Option 1: Via the Zotero MCP setup wizard (simplest)
zotero-mcp setup --semantic-config-only
For the update frequency, choose "Daily" or "Auto on startup". With "Auto on startup" the database is updated every time Claude Code calls Zotero MCP — this is the most hands-off approach.
About "unknown" as model name: After running
zotero-mcp setup-info, the embedding model name may be displayed asunknown. This is normal behavior: the default local model (all-MiniLM-L6-v2) is used, but the name is not reported back by setup-info. Your installation is working fine. Verification is done not via the terminal but via Claude Code: after runningzotero-mcp update-db, ask Claude Code to semantically search for a term that exists in your library. If that returns results, the database is working correctly.
Option 2: Handy alias in your shell profile
Add an alias so you can update the database with a single command:
# Open your shell configuration file:
nano ~/.zshrc
Add at the bottom:
# Zotero MCP helper commands
alias update-zotero="zotero-mcp update-db --fulltext"
alias zotero-status="zotero-mcp db-status"
Activate the changes:
source ~/.zshrc
After that, you can always simply type:
update-zotero
Option 3: Automated via macOS launchd (background task)
For fully automatic daily updates you can set up a macOS launchd task.
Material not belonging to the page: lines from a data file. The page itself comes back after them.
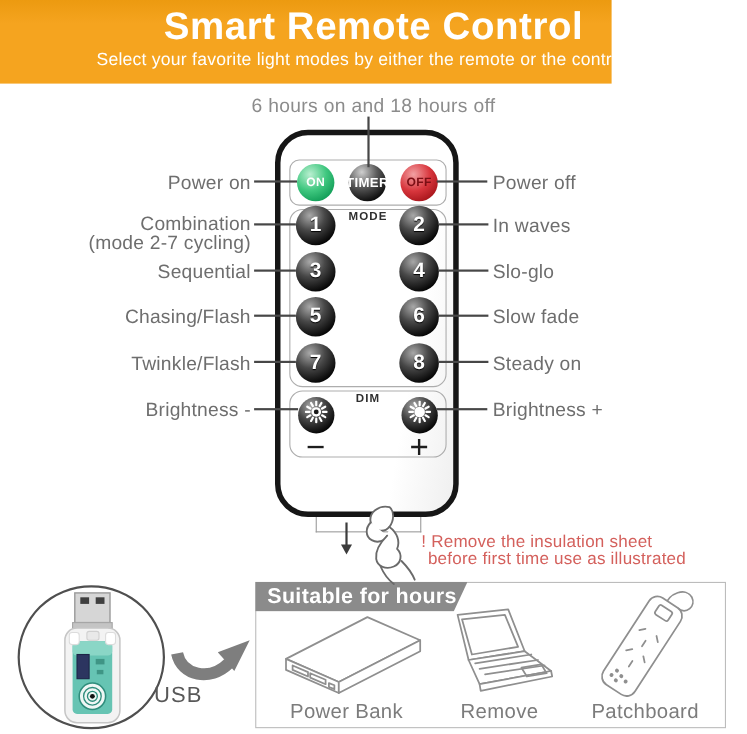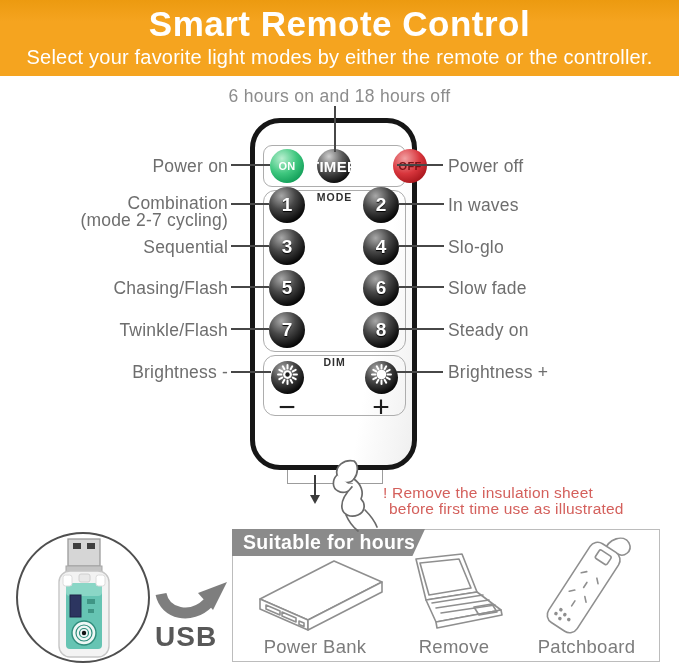--- a/index.html
+++ b/index.html
@@ -7,7 +7,7 @@
           font-family:"Liberation Sans",sans-serif;}
 
   
-  .header{position:absolute;left:0;top:0;width:679px;height:76px;
+  .header{position:absolute;left:0;top:0;width:556px;height:76px;
           background:linear-gradient(180deg,var(--orange_dark) 0%,var(--orange) 28%);}
   .title{position:absolute;left:0;top:4px;width:679px;text-align:center;
          color:#fff;font-size:35px;font-weight:700;letter-spacing:.5px;}

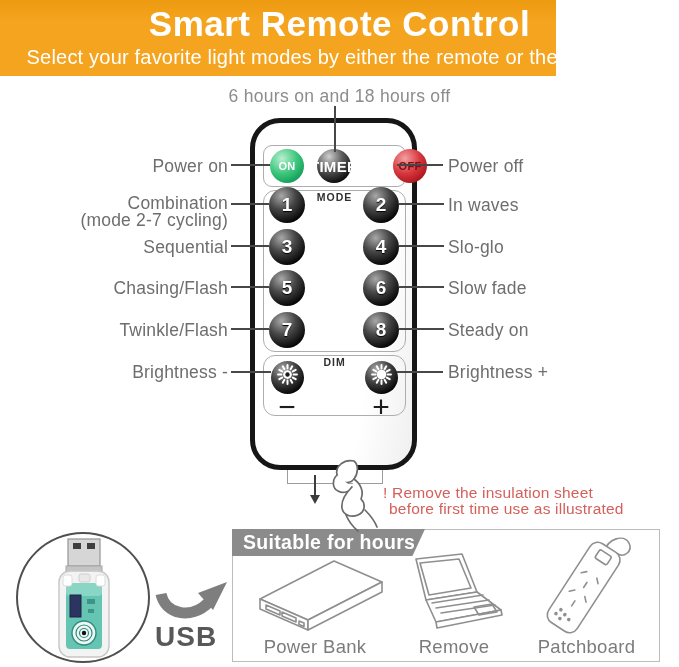--- a/index.html
+++ b/index.html
@@ -12,7 +12,7 @@
   .title{position:absolute;left:0;top:4px;width:679px;text-align:center;
          color:#fff;font-size:35px;font-weight:700;letter-spacing:.5px;}
   .subtitle{position:absolute;left:0;top:46px;width:679px;text-align:center;
-            color:#fff;font-size:20px;letter-spacing:.2px;}
+            color:#fff;font-size:16px;letter-spacing:.2px;}
 
   
   .timer-note{position:absolute;left:0;top:86px;width:679px;text-align:center;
Create a new file:
nano ~/Library/LaunchAgents/com.zotero-mcp.update.plist
Paste the following:
<?xml version="1.0" encoding="UTF-8"?>
<!DOCTYPE plist PUBLIC "-//Apple//DTD PLIST 1.0//EN"
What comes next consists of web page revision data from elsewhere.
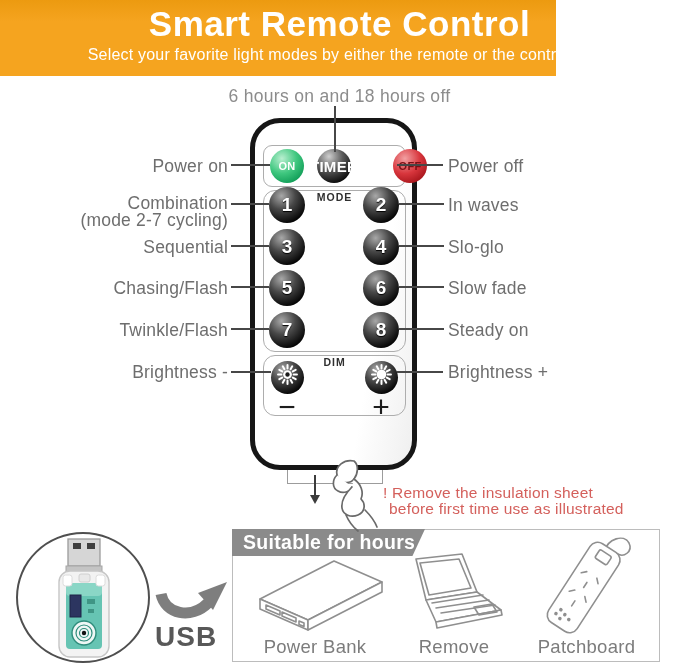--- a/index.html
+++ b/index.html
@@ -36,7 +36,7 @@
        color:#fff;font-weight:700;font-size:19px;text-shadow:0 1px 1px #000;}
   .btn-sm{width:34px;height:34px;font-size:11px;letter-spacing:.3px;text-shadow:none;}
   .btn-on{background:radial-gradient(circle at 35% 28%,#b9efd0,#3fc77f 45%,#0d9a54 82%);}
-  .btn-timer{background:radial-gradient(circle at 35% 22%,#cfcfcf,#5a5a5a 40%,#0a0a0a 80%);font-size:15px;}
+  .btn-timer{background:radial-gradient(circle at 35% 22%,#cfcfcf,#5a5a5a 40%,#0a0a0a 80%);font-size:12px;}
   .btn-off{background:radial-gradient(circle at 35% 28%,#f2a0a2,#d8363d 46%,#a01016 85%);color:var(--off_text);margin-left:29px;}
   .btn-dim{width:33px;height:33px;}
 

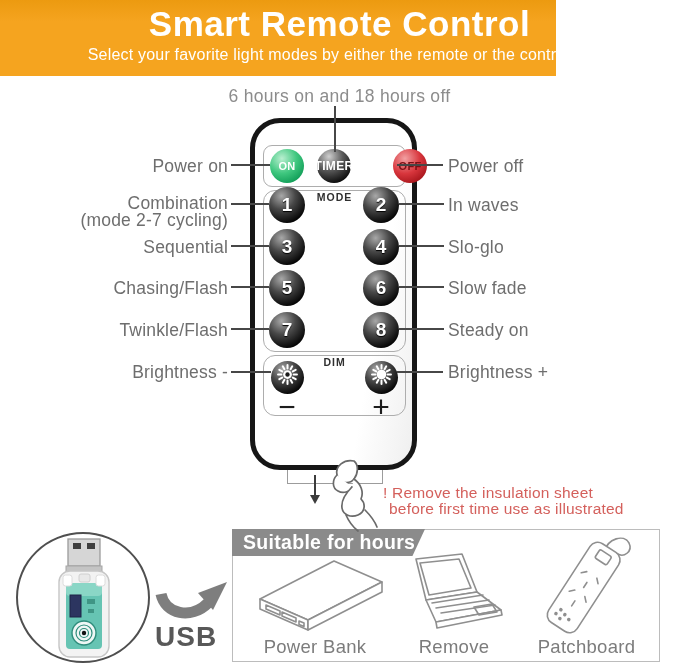--- a/index.html
+++ b/index.html
@@ -37,7 +37,7 @@
   .btn-sm{width:34px;height:34px;font-size:11px;letter-spacing:.3px;text-shadow:none;}
   .btn-on{background:radial-gradient(circle at 35% 28%,#b9efd0,#3fc77f 45%,#0d9a54 82%);}
   .btn-timer{background:radial-gradient(circle at 35% 22%,#cfcfcf,#5a5a5a 40%,#0a0a0a 80%);font-size:12px;}
-  .btn-off{background:radial-gradient(circle at 35% 28%,#f2a0a2,#d8363d 46%,#a01016 85%);color:var(--off_text);margin-left:29px;}
+  .btn-off{background:radial-gradient(circle at 35% 28%,#f2a0a2,#d8363d 46%,#a01016 85%);color:var(--off_text);}
   .btn-dim{width:33px;height:33px;}
 
   .dim-sign{position:absolute;width:28px;height:28px;display:flex;align-items:center;justify-content:center;

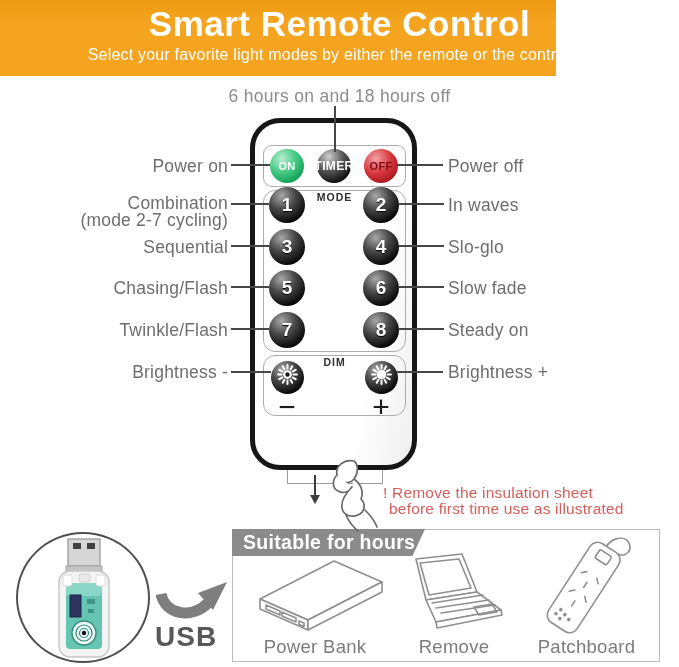--- a/index.html
+++ b/index.html
@@ -64,7 +64,7 @@
   .usb-circle{position:absolute;left:16px;top:532px;width:134px;height:131px;box-sizing:border-box;
               border:2.5px solid #4f4f4f;border-radius:50%;background:#fff;}
   .usbsvg{position:absolute;left:46px;top:537px;}
-  .usb-label{position:absolute;left:155px;top:621px;font-size:28px;font-weight:700;color:#585858;letter-spacing:1px;}
+  .usb-label{position:absolute;left:140px;top:621px;font-size:20px;font-weight:400;color:#585858;letter-spacing:1px;}
   .curve-arrow{position:absolute;left:153px;top:568px;}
"http://www.apple.com/DTDs/PropertyList-1.0.dtd">
<plist version="1.0">
<dict>
<key>Label</key>
<string>com.zotero-mcp.update</string>
<key>ProgramArguments</key>
<array>
<string>/bin/sh</string>
<string>-c</string>
<string>zotero-mcp update-db --fulltext >> ~/Documents/ResearchVault/zotero-mcp-update.log 2>&1</string>
</array>
<key>StartCalendarInterval</key>
<dict>
<key>Hour</key>
<integer>8</integer>
<key>Minute</key>
<integer>0</integer>
</dict>
<key>RunAtLoad</key>
<false/>
</dict>
</plist>
This runs a database update daily at 08:00 and saves the log to your vault. Activate the task:
launchctl load ~/Library/LaunchAgents/com.zotero-mcp.update.plist
Note: For the launchd option, Zotero must be open at the time the update runs. If your Mac is in sleep mode at that time, the task will be skipped until the next day.